La ricostruzione operata dalla Procura della Repubblica, accolta dai giudici della Sezione Misure di Prevenzione del Tribunale, si basa sugli accertamenti patrimoniali svolti dagli specialisti del Nucleo di Polizia Economico-Finanziaria di Palermo (G.I.C.O.), a esito dell’operazione denominata “VANISH VAT” condotta dal I Gruppo Tutela Entrate del medesimo Reparto, che nel 2021 aveva portato all’emissione di una misura restrittiva del-la libertà personale nei confronti di diversi indagati.


Per tali fatti, in data 01.02.2023, il proposto è stato ammesso al giudizio abbreviato, tuttora in corso.


In particolare, le suddette investigazioni avrebbero delineato l’esistenza di un’associazione per delinquere, dedita alla commissione dei reati di utilizzo ed emissione di fatture false per un importo di oltre 16 milioni di euro, omesso versamento di ritenute previdenziali e assistenziali, indebita compensazione e bancarotta fraudolenta.

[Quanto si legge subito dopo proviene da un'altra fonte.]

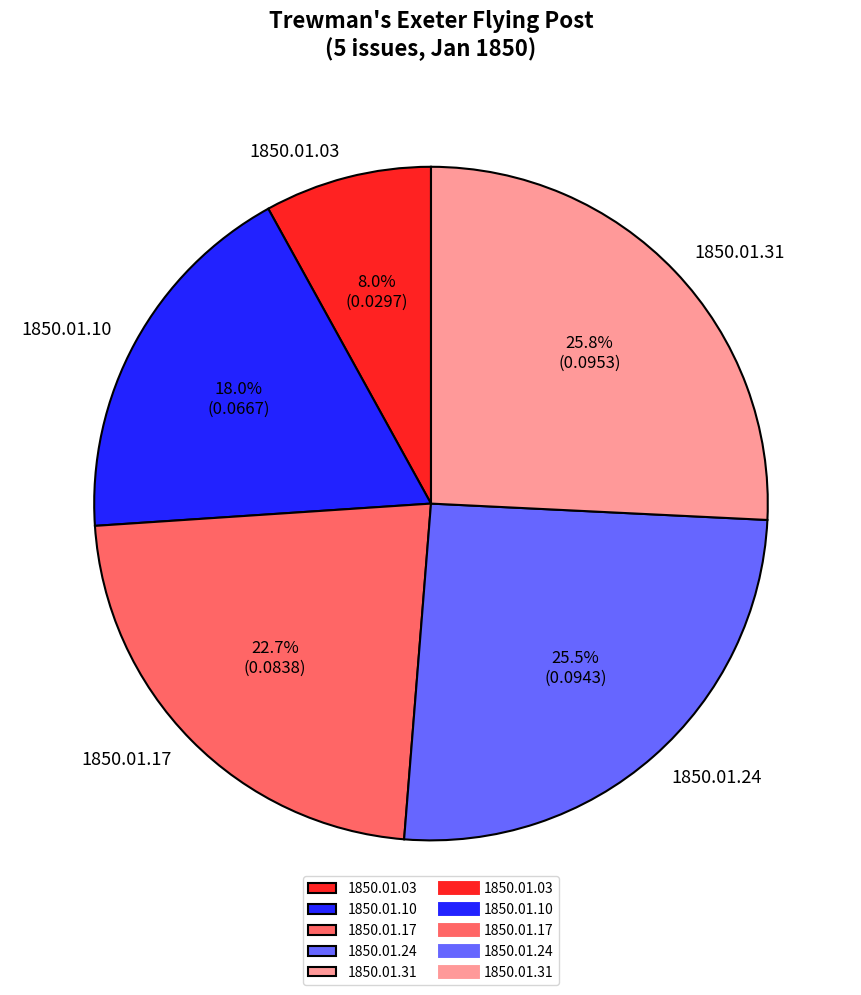

Combined, do 1850.01.31 and 1850.01.10 account for over 50%?

No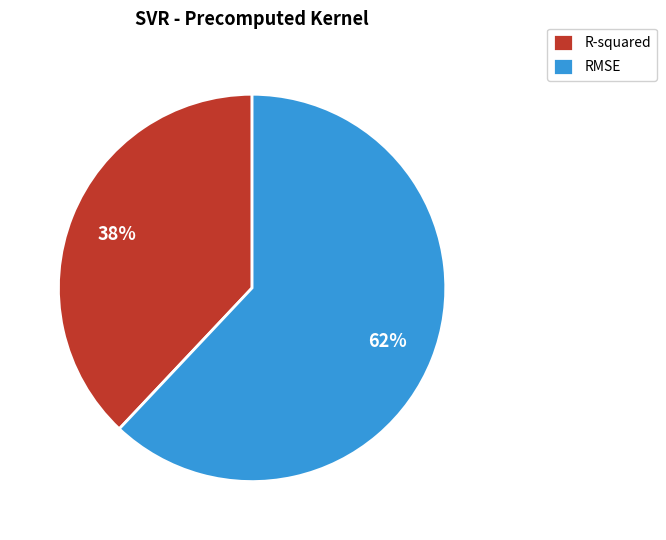

What percentage is the R-squared slice, to the nearest percent?

38%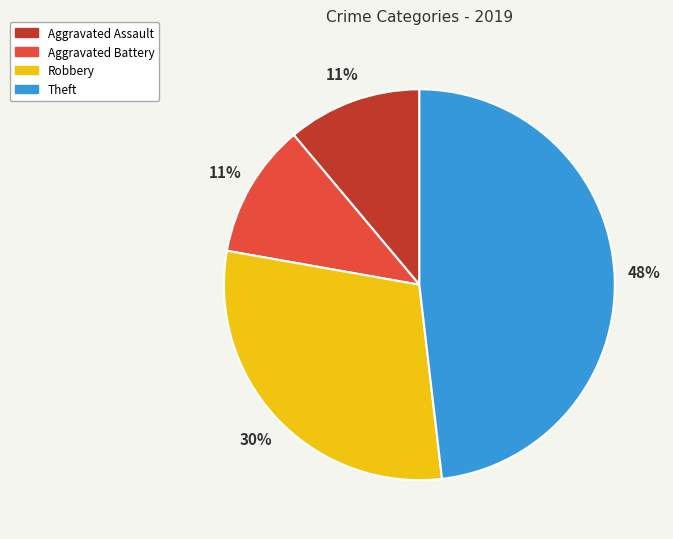

Is the sum of Robbery and Aggravated Battery greater than half?

No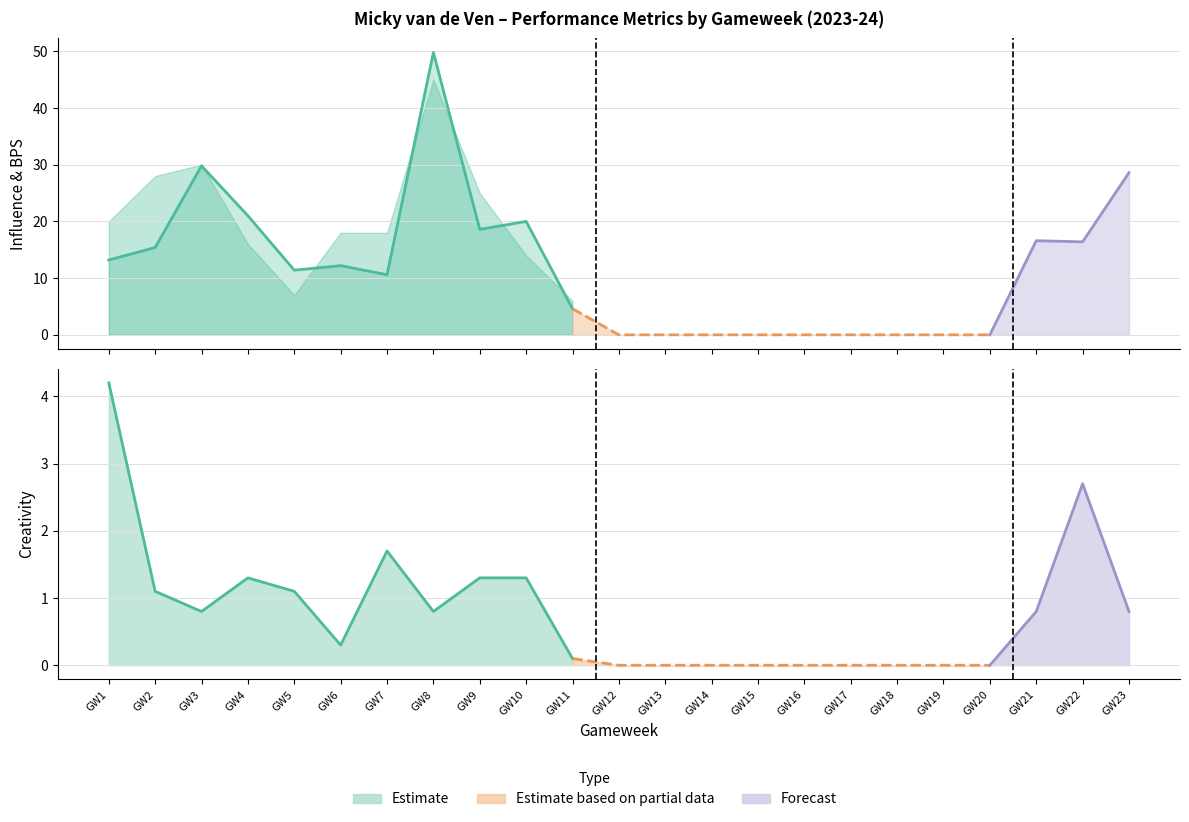

Reading left to right, list all the values displayed in this chart.

influence: 1=13.2	2=15.4	3=29.8	4=21.0	5=11.4	6=12.2	7=10.6	8=49.8	9=18.6	10=20.0	11=4.6	12=0.0	13=0.0	14=0.0	15=0.0	16=0.0	17=0.0	18=0.0	19=0.0	20=0.0	21=16.6	22=16.4	23=28.6
bps: 1=20.0	2=28.0	3=30.0	4=16.0	5=7.0	6=18.0	7=18.0	8=45.0	9=25.0	10=14.0	11=6.0	12=0.0	13=0.0	14=0.0	15=0.0	16=0.0	17=0.0	18=0.0	19=0.0	20=0.0	21=13.0	22=14.0	23=22.0
creativity: 1=4.2	2=1.1	3=0.8	4=1.3	5=1.1	6=0.3	7=1.7	8=0.8	9=1.3	10=1.3	11=0.1	12=0.0	13=0.0	14=0.0	15=0.0	16=0.0	17=0.0	18=0.0	19=0.0	20=0.0	21=0.8	22=2.7	23=0.8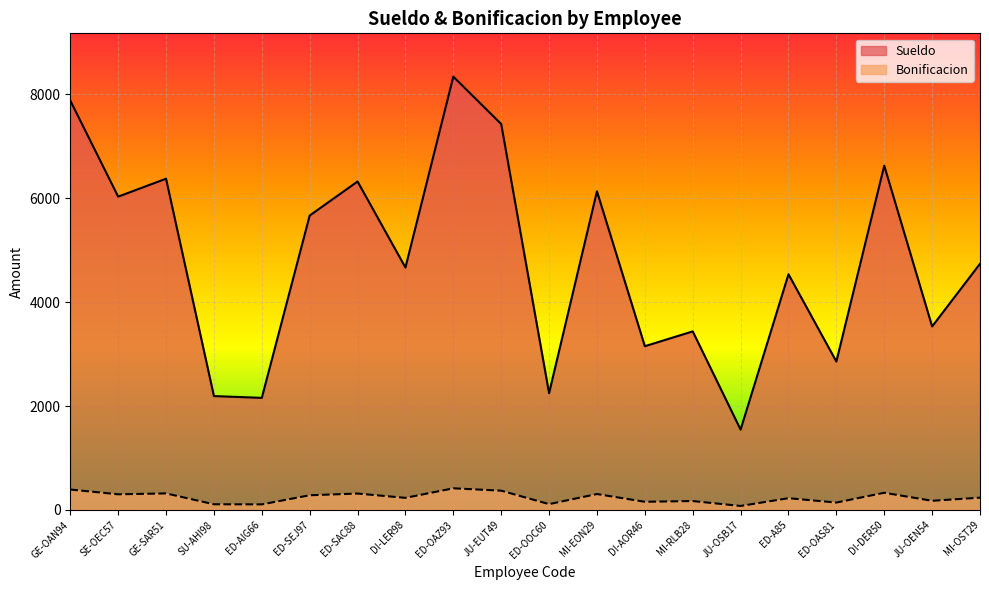

What are all the series names shown in the legend?

Sueldo, Bonificacion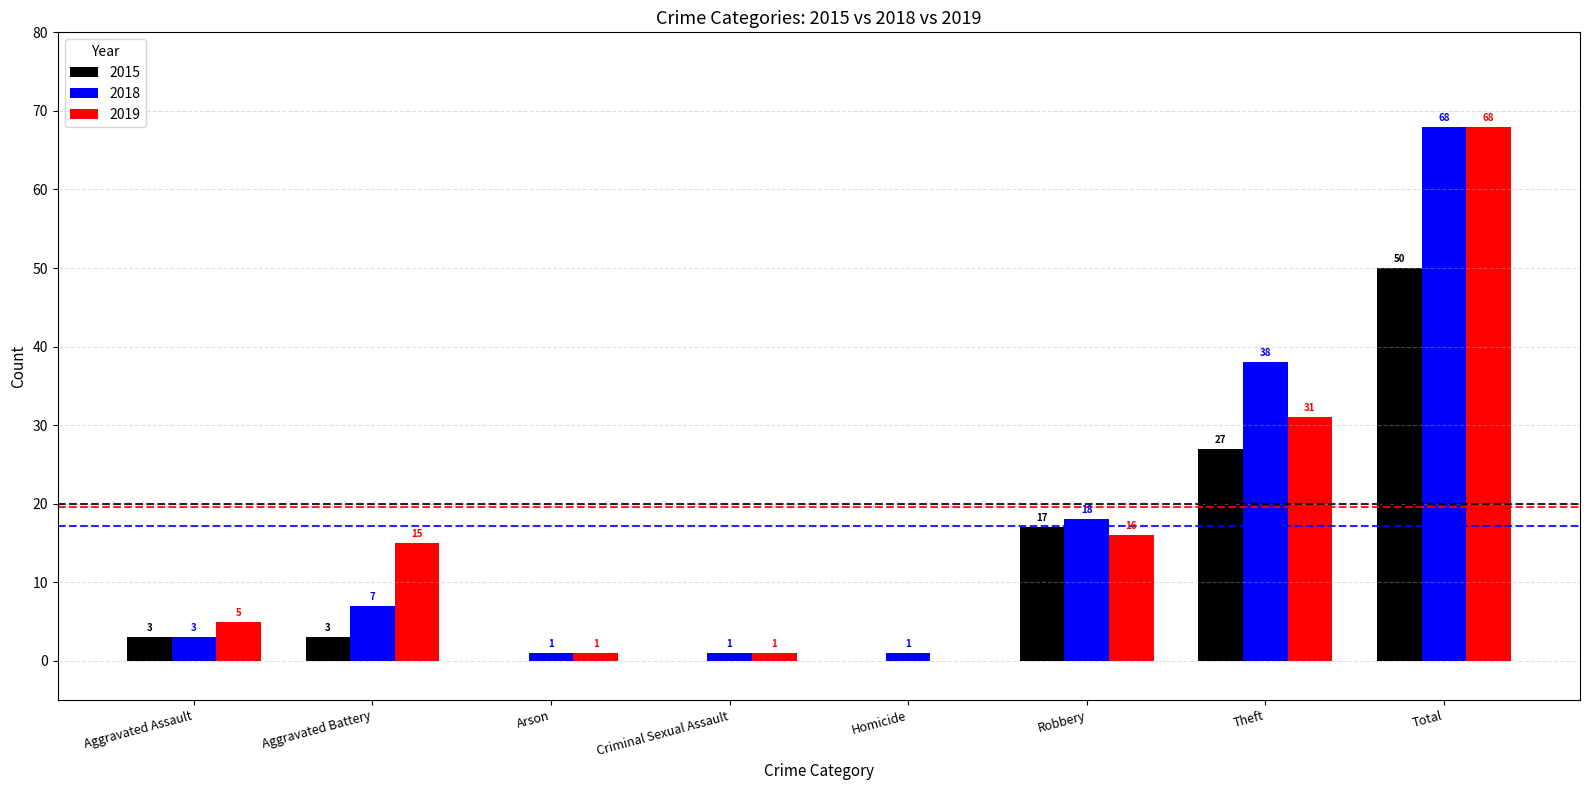

Where is 2018 nearest to the value 34?

Theft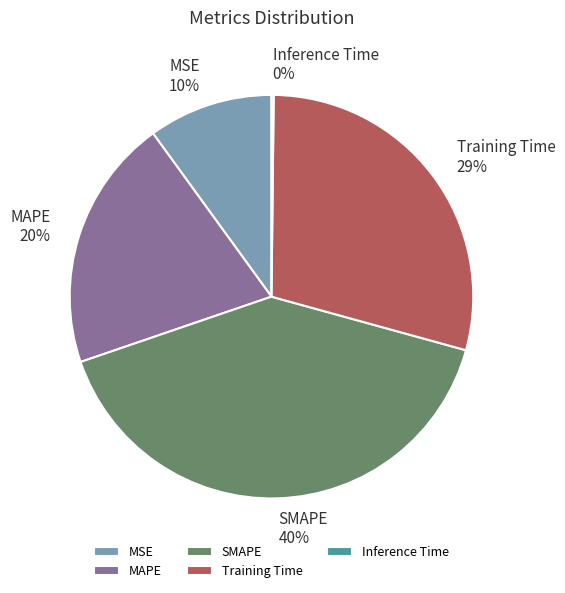

Combined, do MSE and SMAPE account for over 50%?

Yes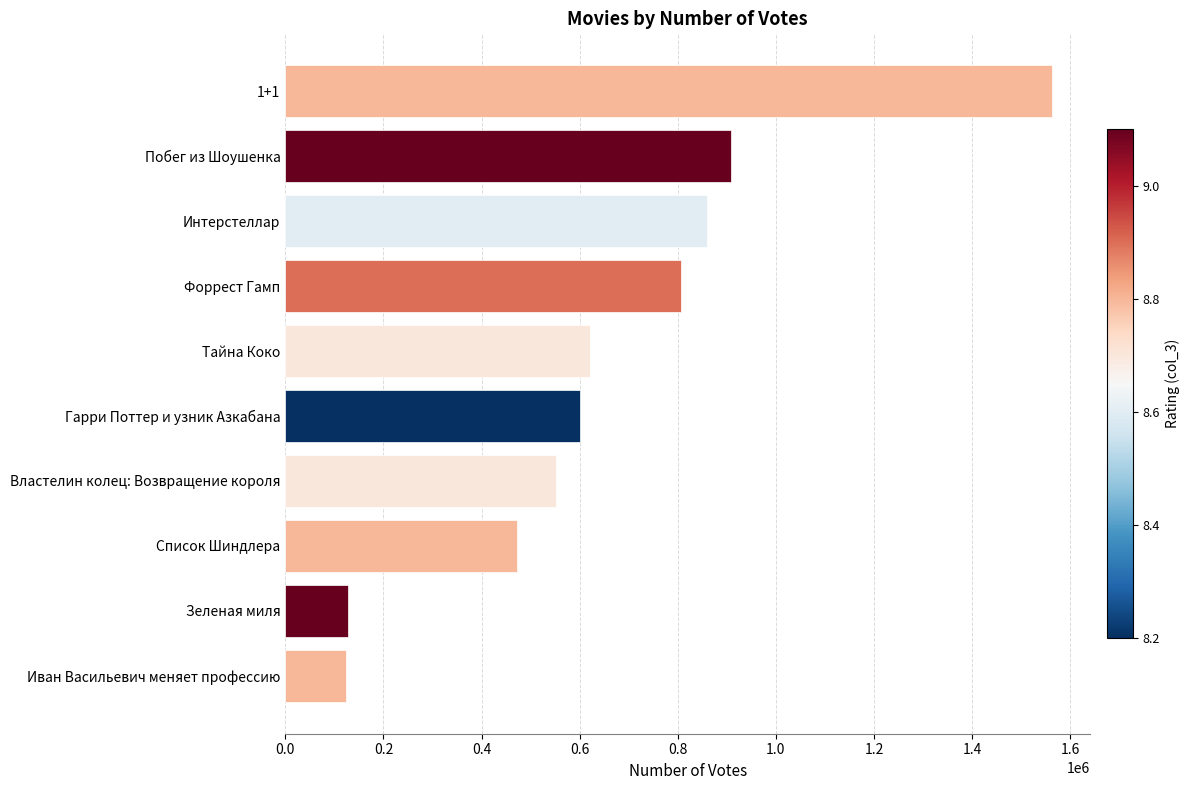

What is the minimum value shown in the chart?

124155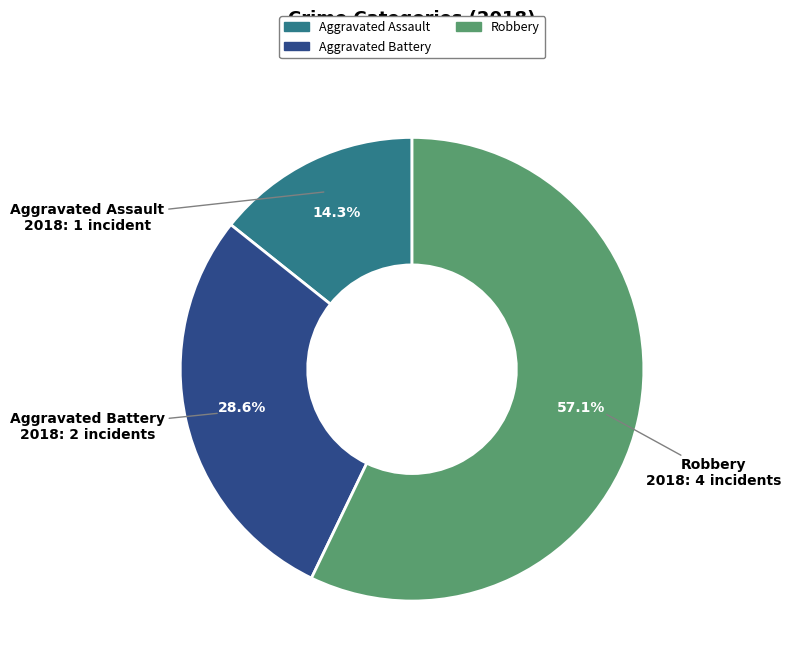

Is there a majority slice in this chart?

Yes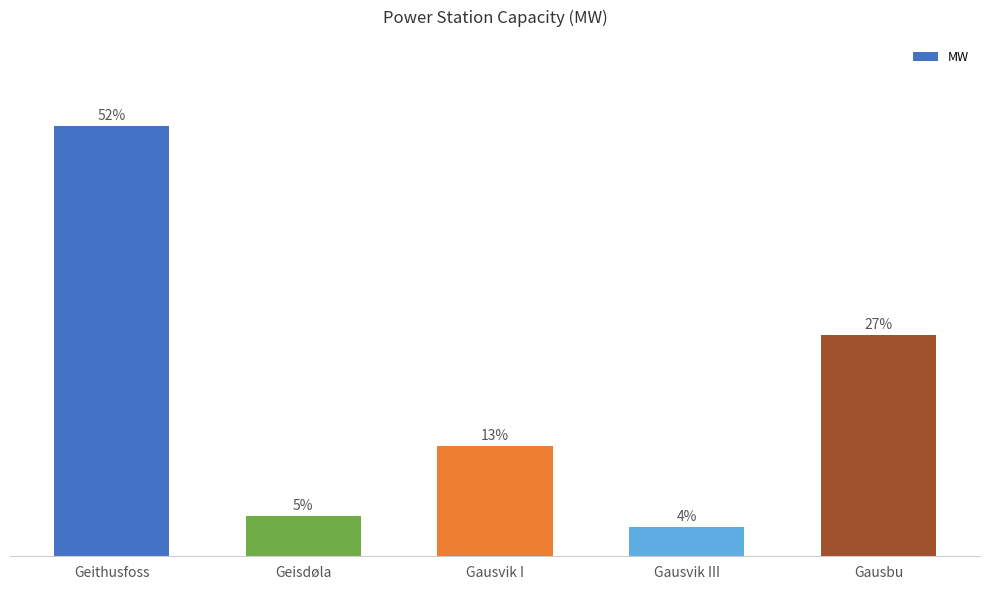

What is the value of the 3rd bar from the left?

3.6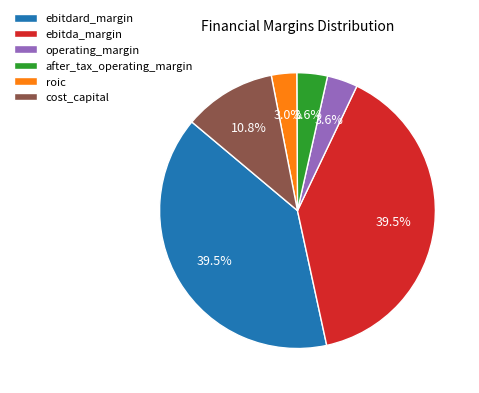

Combined, do ebitdard_margin and ebitda_margin account for over 50%?

Yes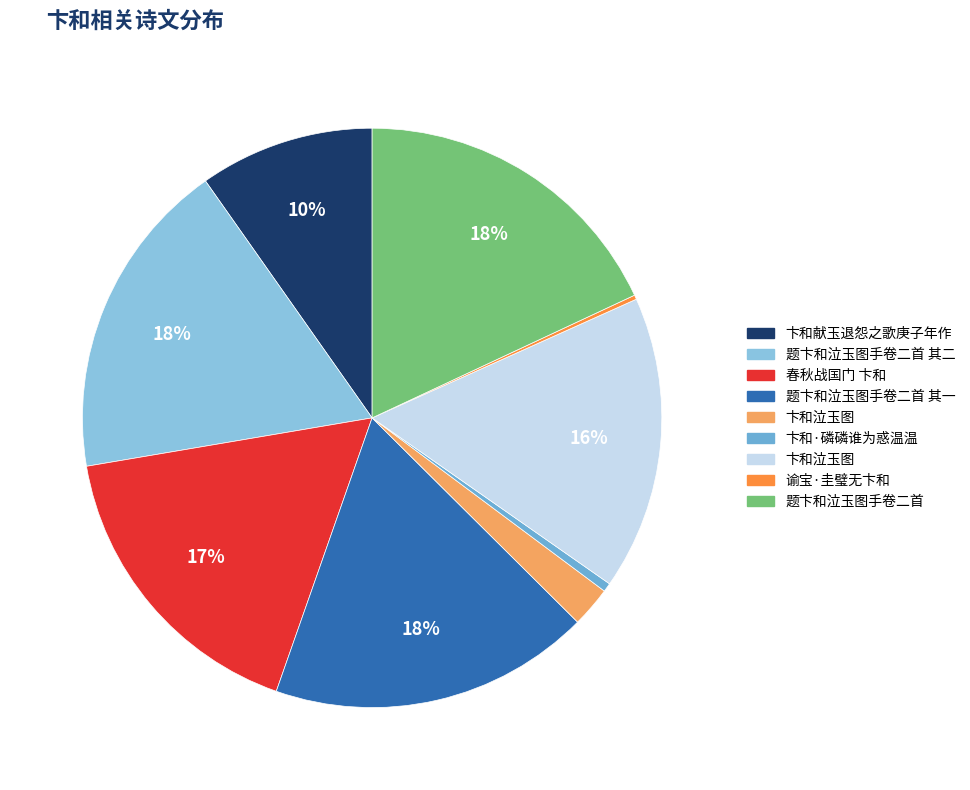

Count the number of slices in the pie.

9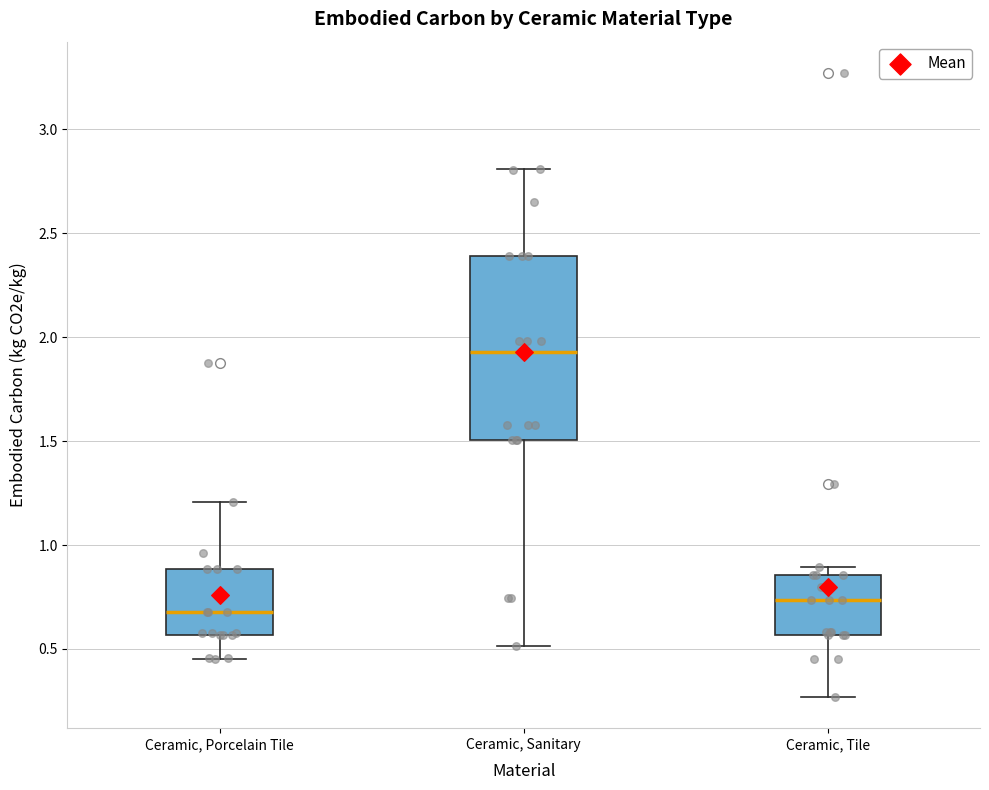

Reading left to right, read every box against the y-axis: the position of its median line, the range the box covers, and the ends of its whiskers. The values are not printed on the chart, so give them approximately, as read against the axis.

Ceramic, Porcelain Tile: median 0.70, box 0.55 to 0.90, whiskers 0.45 to 1.20
Ceramic, Sanitary: median 1.95, box 1.50 to 2.40, whiskers 0.50 to 2.80
Ceramic, Tile: median 0.75, box 0.55 to 0.85, whiskers 0.25 to 0.90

Le indagini avrebbero evidenziato che, mediante un consolidato schema fraudolento, articolato sulla creazione di una serie di società di comodo asservite al gruppo imprenditoriale in parola, sarebbe stato abbattuto illecitamente il reddito imponibile delle due imprese realmente operative riconducibili al proposto.


Inoltre, il sistematico inadempimento degli obblighi impositivi avrebbe determinato il falli-mento, dichiarato dal Tribunale di Palermo in data 29.04.2021, di una delle due citate società, che aveva accumulato un’esposizione debitoria verso l’Erario di oltre 22 milioni di euro.


Sulla base degli accertamenti svolti dalle fiamme gialle palermitane, il Tribunale ha ritenuto ricorrenti gli elementi per qualificare l’imprenditore quale soggetto socialmente pericoloso, in quanto indiziato di vivere abitualmente, anche in parte, con i proventi di attività delittuose e, in considerazione della sistematica e costante situazione di sperequazione fra fonti lecite di reddito e beni nella disponibilità, ha disposto il sequestro di:

- n. 8 immobili siti a Palermo e Ficarazzi (PA);


- n. 6 società, con sede nelle province di Palermo e Catania;


- n. 1 conto corrente;


- n. 1 motociclo e n. 1 autoveicolo,


per un valore complessivo di circa 28 milioni di euro.